JPK Huson 1863
Brev. Brig. Gen'l
- Joined
- Feb 14, 2012
- Location
- Central Pennsylvania
A woman's image from Virginia's map, 1864, one foot on the vanquished foe. So many foes lay claimed and buried, sons vanished from mothers' lives, it seems the most incongruous image of which you could dream.
With our 'Day' nearly here, a Mother's Day thread filled with patriotic or touching tributes to motherhood seems mandatory. The thing is, while researching something ( someone ) else, I could not get his mother out of my head. Well, she was my grgrgrgrandmother Magdalena, home in West Penn, Schuylkill County Pennsylvania in July, 1863. Salinda, 23 year old wife and mother of David P. Steigerwalt's children, Franklin and Allen, three and four years old was waiting too. Mothers had a bad war.
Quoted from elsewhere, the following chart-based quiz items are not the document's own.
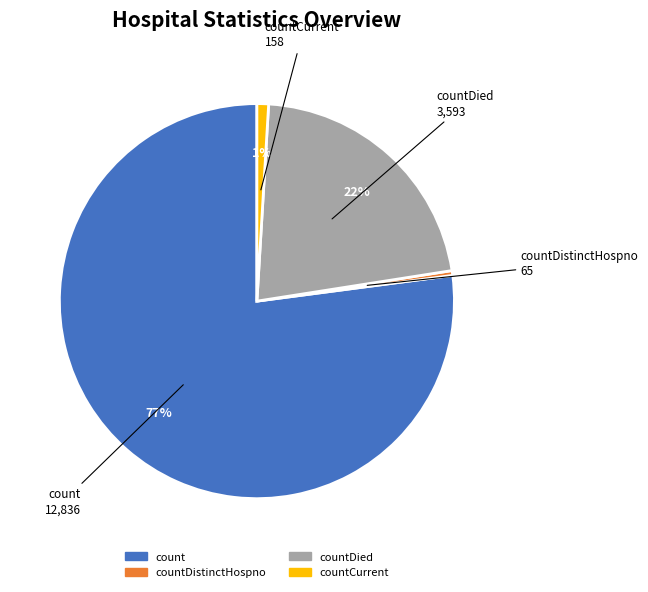

How many segments does this pie chart have?

4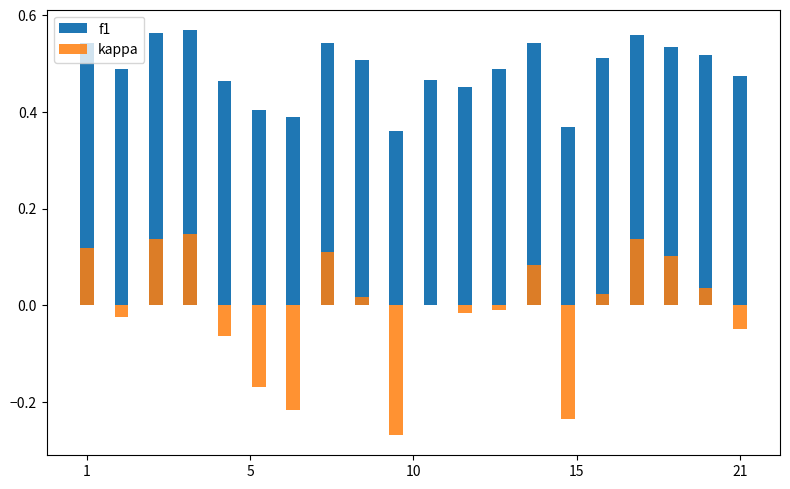

At which label does f1 reach its minimum?

9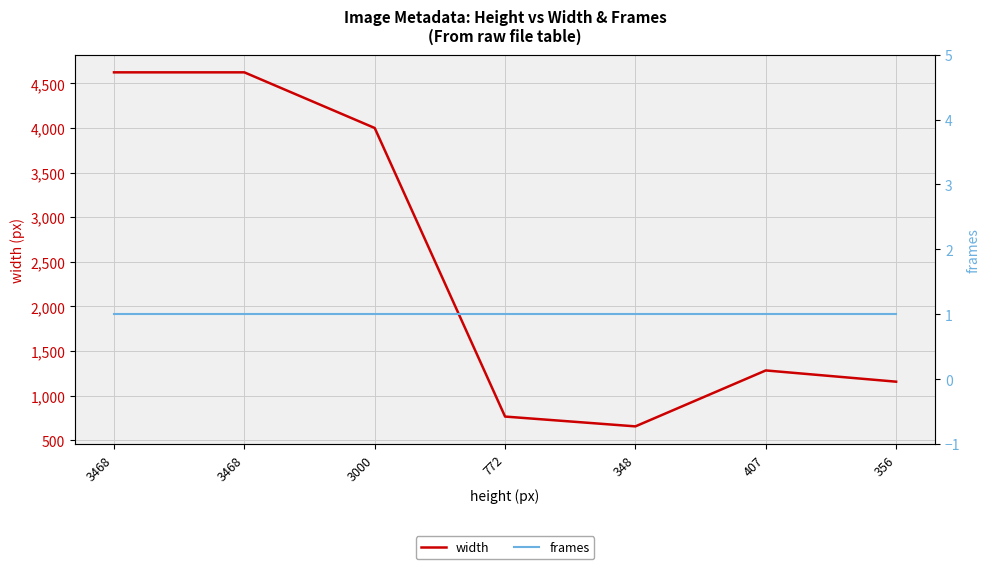

How many interior local peaks does the width series have?

1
June 15th, 1863. Lincoln puts out an emergency call for to state militia. Troops, to meet Lee's threatened invasion. Maria Magdalena wouldn't see son David Peter again. Salinda, raised David's two children alone. What I do wish to know is how many graves of mother's sons are scattered over our country? David left home despite wife and children, joining two brother already in uniform, in pursuit of Lee's army. Brother Lewis, 116th Pennsylvania had survived Gettysburg's rivers of blood. Aaron and Joseph were in uniform too. They came home.
Maria Magdalena, pre-war. That's Peter, neither wondering, when this was taken, which son would vanish under the soil of another state.
I do not think anyone ever found David P's grave. Several years ago, too late for Magdelena and Salinda, the 2 mothers, our family found him. Well, someone did, for us.
An awfully kind woman had been visiting Gettysburg College's Special Collections. Her relative, like David P. and Moyer had endured the 173rd Pennsylvania's hot, Virginia July. This wonderful stranger resolved to track down Private Steigerwalt's relatives. The map? We'll get there, be sure.
Here's a snip from just one map of the war- a small part of Virginia containing Goose Creek.
Bull Run, Warrenton, Leesburg, Centerville, Bristoe Station, Fairfax Courthouse-other names not listed- who is here, left behind in war's awful wake? Will we ever know? Please no one turn this into a Union v Confederate thread. David Peter was Union militia. So, what? He, like anyone mother's son in that war, was born just that, and mourned as just that.
Mothers, this Sunday, as pancakes drown in syrup and another year's artifacts hang on the fridge, can maybe join hands over the war. Over any war- for the loss of sons and daughters, too, who never came home.